Par ailleurs, le gouvernement est-allemand refusait toute discussion concernant la situation à Prague. Hans-Dietrich Genscher fit alors appel à Eduard Chevardnadze, son homologue russe. Selon les mémoires du ministre allemand, Chevardnadze aurait posé la question s’il y avait beaucoup d’enfants parmi les réfugiés à Prague et lorsque Genscher acquiesçait, le ministre russe appelait son chef à Moscou, Mikhail Gorbatchev. Qui lui, donnait son feu vert pour que ces 5000 réfugiés pussent rejoindre l’ouest.

Le soir du 30 septembre, après de longues négociations, Hans-Dietrich Genscher s’est présenté sur le balcon de l’ambassade pour dire « Je suis venu vous dire… que vos demandes de sortie du territoire… » et le reste de la phrase se perdit dans les cris de joie de 5000 réfugiés qui avaient compris que Genscher était venu avec une solution. La suite est connue – les réfugiés étaient mis dans des trains qui furent hermétiquement fermés pour le trajet Prague – Berlin-Ouest, les trains de la liberté. Leur passage à travers la RDA était spectaculaire – le long des rails, les gens saluaient le passage du train et tout le monde comprit alors que la fin de la RDA était proche. Le régime de la RDA était arrivé en fin de course, la soif de liberté dans le bloc de l’est ne pouvait plus être supprimée.

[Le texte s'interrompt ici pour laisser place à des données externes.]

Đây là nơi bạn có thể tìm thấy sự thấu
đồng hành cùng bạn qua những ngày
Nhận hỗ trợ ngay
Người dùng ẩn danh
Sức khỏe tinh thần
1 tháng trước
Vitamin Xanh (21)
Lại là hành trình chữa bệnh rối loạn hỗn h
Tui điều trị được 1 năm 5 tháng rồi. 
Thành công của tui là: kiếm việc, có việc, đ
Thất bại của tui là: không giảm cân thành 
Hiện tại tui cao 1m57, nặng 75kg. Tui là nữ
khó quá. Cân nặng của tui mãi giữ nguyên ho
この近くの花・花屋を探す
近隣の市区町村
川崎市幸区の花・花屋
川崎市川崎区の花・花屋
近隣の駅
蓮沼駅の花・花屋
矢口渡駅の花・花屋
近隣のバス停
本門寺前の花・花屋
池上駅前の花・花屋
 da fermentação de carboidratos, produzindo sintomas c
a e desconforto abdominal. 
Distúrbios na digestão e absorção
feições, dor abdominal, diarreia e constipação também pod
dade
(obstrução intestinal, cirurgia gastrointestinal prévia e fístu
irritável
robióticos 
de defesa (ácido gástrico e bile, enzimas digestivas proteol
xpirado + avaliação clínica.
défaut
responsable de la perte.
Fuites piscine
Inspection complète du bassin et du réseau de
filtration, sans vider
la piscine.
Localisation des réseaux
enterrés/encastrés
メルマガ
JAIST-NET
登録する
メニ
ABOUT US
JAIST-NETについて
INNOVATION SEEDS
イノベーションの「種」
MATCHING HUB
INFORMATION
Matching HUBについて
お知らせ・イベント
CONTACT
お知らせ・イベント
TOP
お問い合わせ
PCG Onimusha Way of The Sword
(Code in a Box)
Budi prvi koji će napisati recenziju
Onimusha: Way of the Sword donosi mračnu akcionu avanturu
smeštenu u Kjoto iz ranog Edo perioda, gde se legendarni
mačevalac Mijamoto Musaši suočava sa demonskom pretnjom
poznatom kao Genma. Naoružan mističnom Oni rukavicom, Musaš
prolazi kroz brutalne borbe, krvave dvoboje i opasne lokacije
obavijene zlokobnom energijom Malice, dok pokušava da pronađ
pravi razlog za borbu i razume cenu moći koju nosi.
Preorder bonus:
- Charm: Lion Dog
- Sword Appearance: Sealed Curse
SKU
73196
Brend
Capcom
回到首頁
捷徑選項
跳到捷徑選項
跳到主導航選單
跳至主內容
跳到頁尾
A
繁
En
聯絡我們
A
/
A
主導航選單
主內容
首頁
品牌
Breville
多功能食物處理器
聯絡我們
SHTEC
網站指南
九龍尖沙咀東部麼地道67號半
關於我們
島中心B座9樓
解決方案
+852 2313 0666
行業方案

30 ans plus tard, de nombreux ressortissants est-allemands semblent avoir oublié cet épisode de l’Histoire. De milliers d’est-allemands avaient alors quitté leur pays et ils furent accueillis les bras ouverts dans l’ouest de l’Allemagne. Aujourd’hui, l’accueil de réfugiés venus d’autres régions du monde se passe de plus en plus mal dans l’ex-RDA – la xénophobie a son fief dans cette partie de l’Allemagne. Pourtant, dans quasiment toutes les familles de RDA, il y avait des membres de la famille partis à l’ouest et qui bénéficiaient d’un accueil sympathique. Le week-end prochain, les élections régionales en Thuringe ne feront que confirmer la courte mémoire en Allemagne de l’Est – les gens voteront massivement pour les xénophobes et ceux qui refusent d’accueillir des réfugiés – pourtant, ils devraient savoir qu’il peut y avoir des situations qui obligent les gens à quitter leur pays.

Le 30 septembre 1989 restera dans la mémoire collective allemande comme un jour de la Liberté, de la libération et comme un jour où tout le monde, à l’ouest comme à l’est, comprenait que le régime totalitaire en RDA était fini. Les semaines qui suivaient cet épisode allaient confirmer cela.